Talk Cockatiels Forum banner

1 - 3 of 3 Posts

·
Registered
Joined
·
3 Posts
Discussion Starter #1
Greetings!

I don’t know a lot about cockatiel genetics. So, I have a question about recessive traits.

I’ve bred cockatiels in the past, my birds were always pets that had babies. I never cared what the babies looked like or what mutations they were.

I’ve recently started raising birds again and I have two beautiful birds I want to pair together.

The male is a BEAUTIFUL Emerald (he is a light Emerald (suffused) and the female is a Pastelface Cinnamon Pearl hen. The male is potentially split to Whiteface (not sure though). I have no idea what the female is split to.

I spoke with someone recently who told me they would just produce “normal greys” split to Emerald and Pastelface. I read, however, that if a bird does not exhibit a dominant gene, it does not have it.

How would they produce all normals if both parents are visual recessive? The “normal grey” gene is dominant. Since, both birds are visual recessive genes, how does that work?

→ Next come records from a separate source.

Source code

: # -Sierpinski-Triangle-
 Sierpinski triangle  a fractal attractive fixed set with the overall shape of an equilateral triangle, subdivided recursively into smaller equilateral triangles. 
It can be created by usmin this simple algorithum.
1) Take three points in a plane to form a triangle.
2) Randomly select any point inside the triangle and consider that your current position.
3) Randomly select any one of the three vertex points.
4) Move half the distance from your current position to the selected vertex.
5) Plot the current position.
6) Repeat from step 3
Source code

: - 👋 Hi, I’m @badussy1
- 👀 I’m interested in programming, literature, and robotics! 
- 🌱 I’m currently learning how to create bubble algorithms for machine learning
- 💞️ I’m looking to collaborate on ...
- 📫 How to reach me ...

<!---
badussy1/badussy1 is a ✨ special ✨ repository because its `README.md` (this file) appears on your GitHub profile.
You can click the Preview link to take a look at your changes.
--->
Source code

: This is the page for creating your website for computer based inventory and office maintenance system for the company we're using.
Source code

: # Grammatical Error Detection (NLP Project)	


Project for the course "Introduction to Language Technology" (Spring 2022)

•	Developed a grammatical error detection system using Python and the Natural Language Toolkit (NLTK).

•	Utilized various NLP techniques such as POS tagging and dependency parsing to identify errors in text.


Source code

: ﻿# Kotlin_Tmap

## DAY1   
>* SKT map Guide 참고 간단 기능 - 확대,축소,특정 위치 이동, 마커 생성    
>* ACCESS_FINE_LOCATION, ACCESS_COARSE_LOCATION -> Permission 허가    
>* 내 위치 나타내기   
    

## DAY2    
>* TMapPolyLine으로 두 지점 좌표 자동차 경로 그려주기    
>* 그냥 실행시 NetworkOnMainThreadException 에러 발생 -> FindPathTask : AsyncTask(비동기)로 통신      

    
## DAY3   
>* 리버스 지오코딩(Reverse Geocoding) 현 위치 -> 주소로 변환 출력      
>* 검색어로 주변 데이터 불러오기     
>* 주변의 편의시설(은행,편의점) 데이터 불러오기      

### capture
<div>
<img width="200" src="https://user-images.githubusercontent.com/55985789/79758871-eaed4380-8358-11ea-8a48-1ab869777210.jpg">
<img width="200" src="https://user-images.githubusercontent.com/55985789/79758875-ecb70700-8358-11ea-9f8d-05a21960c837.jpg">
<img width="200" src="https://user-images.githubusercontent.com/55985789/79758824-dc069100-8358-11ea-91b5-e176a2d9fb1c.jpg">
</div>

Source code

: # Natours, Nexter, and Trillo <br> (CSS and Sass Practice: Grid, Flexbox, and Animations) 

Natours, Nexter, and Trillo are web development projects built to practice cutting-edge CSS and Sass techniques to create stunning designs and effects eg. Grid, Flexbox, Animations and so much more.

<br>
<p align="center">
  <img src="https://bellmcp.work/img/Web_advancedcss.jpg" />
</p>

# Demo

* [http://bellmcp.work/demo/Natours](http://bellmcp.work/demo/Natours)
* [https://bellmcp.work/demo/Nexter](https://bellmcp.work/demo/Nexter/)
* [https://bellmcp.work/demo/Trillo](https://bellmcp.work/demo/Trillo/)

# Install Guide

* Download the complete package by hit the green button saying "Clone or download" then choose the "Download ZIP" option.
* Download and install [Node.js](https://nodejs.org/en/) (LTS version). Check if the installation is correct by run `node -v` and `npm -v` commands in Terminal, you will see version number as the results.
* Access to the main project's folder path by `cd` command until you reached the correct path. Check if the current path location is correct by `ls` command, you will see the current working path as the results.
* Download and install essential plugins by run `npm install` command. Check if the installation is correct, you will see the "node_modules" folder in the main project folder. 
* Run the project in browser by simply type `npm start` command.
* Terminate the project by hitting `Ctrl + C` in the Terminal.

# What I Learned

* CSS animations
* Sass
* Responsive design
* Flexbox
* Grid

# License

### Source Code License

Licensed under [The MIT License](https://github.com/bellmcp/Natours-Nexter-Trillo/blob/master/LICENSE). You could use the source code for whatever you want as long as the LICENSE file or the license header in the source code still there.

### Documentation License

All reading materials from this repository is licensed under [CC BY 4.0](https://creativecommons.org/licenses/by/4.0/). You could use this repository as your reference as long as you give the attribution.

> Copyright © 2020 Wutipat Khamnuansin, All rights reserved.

I’m a little confused and would like some advice!

Thank you
 

·
Registered
Joined
·
1,559 Posts
Pearl is a recessive sex-linked mutation carried by the Z chromosome. Emerald is a recessive autosomal mutation. There is no one gene that makes a bird normal grey. The parts of the genes that are not mutated will be expressed over the recessive if it does not have a reciprocal recessive gene. If the Emerald male is split whiteface, you will have some pastelface and whiteface in the clutch.
 

·
Registered
Joined
·
10,899 Posts
Emerald is recessive, and it SHOULD NOT be combined with cinnamon or any other melanin-altering mutation because this will cause huge problems trying to figure out what color the babies are in future generations. It's fine to combine it with psittacofulvin-altering mutations like whiteface and pastelface, but the bird that has the psittacin-altering mutation should be have normal melanin coloring.

"Normal grey" is not a single gene - it's a whole collection of genes that combine to produce the coloring that we see. The gene that produces emerald is different than the one that produces pastelface, so when you pair an emerald with a PF, you will get a bird that has an emerald gene and a normal gene at one gene locus, resulting in normal melanin coloring, and also has a PF gene and a normal gene at a different gene locus, resulting in normal psittacin coloring. All the visible coloring is normal, but the bird is split to emerald and PF. Or maybe split to WF instead of PF. If you want to open that can of worms, there's information on it here: http://www.littlefeatheredbuddies.com/info/breed-allelic.html

It's actually more than that because PF is multiple-allelic but you don't need to worry about that right now.